Esteves has looked far and wide to connect with artists from Hong Kong, Taipei, Mexico, Romania and Korea. She doesn’t design anymore — she thrives on connection, having begun GUR by collaborating with close friends and later reaching out to artists she admires. “Ian Stevenson was one of those,” she says. “When he said yes, I was really happy. I started to believe more in the project.”
Esteves works with artists who embrace abstract styles over realistic ones in part due to the practicalities of her medium. But it’s also because these artists, too, are preoccupied with how we look at things — how abstraction can highlight a new way of seeing. GUR has given nods to some of the biggest names in Western abstract art. Its KO series of rugs was inspired by Mark Rothko’s famous “multiforms,” hazy blocks of color usually painted on enormous canvases to surreal effect. Other rugs were inspired by Russian artist Kazimir Malevich’s work, which appears demurely simple today but is emblematic of his abstract Suprematist style that was so nonconformist as to be banned under Stalin’s regime.
GUR’s rugs celebrate the freedom inherent in experimentation. They bridge consumers and art, artists and artisans, and one culture to another. “I didn’t do it alone,” Esteves says emphatically. She was introduced to many of the artists she knows now with the help of fellow art lovers across the world, as well as design studios like Fabrica.
“Two years ago, I went to China for a residency for one month. That was my first big international travel,” says Esteves. “Since then, I’ve been traveling much more.” She looks forward to exploring shores far away from Portugal.
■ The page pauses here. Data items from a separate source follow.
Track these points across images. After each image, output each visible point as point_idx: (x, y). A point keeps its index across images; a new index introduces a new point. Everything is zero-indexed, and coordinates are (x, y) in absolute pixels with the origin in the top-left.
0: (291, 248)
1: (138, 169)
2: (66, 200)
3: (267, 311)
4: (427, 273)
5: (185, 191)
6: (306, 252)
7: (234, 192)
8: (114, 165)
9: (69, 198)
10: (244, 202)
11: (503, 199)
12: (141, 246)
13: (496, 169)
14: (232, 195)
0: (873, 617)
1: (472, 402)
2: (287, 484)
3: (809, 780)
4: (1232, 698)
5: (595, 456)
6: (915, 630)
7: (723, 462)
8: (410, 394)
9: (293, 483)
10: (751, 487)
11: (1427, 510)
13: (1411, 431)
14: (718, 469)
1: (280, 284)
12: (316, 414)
And of course, GUR wouldn’t have been possible without Vilas Boas or the other weavers Esteves has worked with. “GUR wouldn’t exist if they weren’t so open-minded,” she says. “I really appreciate their work and respect their work, and they are not behind the scenes. They are a big part, or most of the part, of the project. People that work with artisans should value their work and their knowledge.”
This past September, GUR launched a new wool collection with designs by artists Nicolas Burrows and William Luz and produced by traditional wool rug company Tapetes Beiriz. GUR knows that no man is an island. It shows that everything we create is the picking up of an ongoing conversation. And sometimes, when we’re lucky, a new voice enriches the discussion.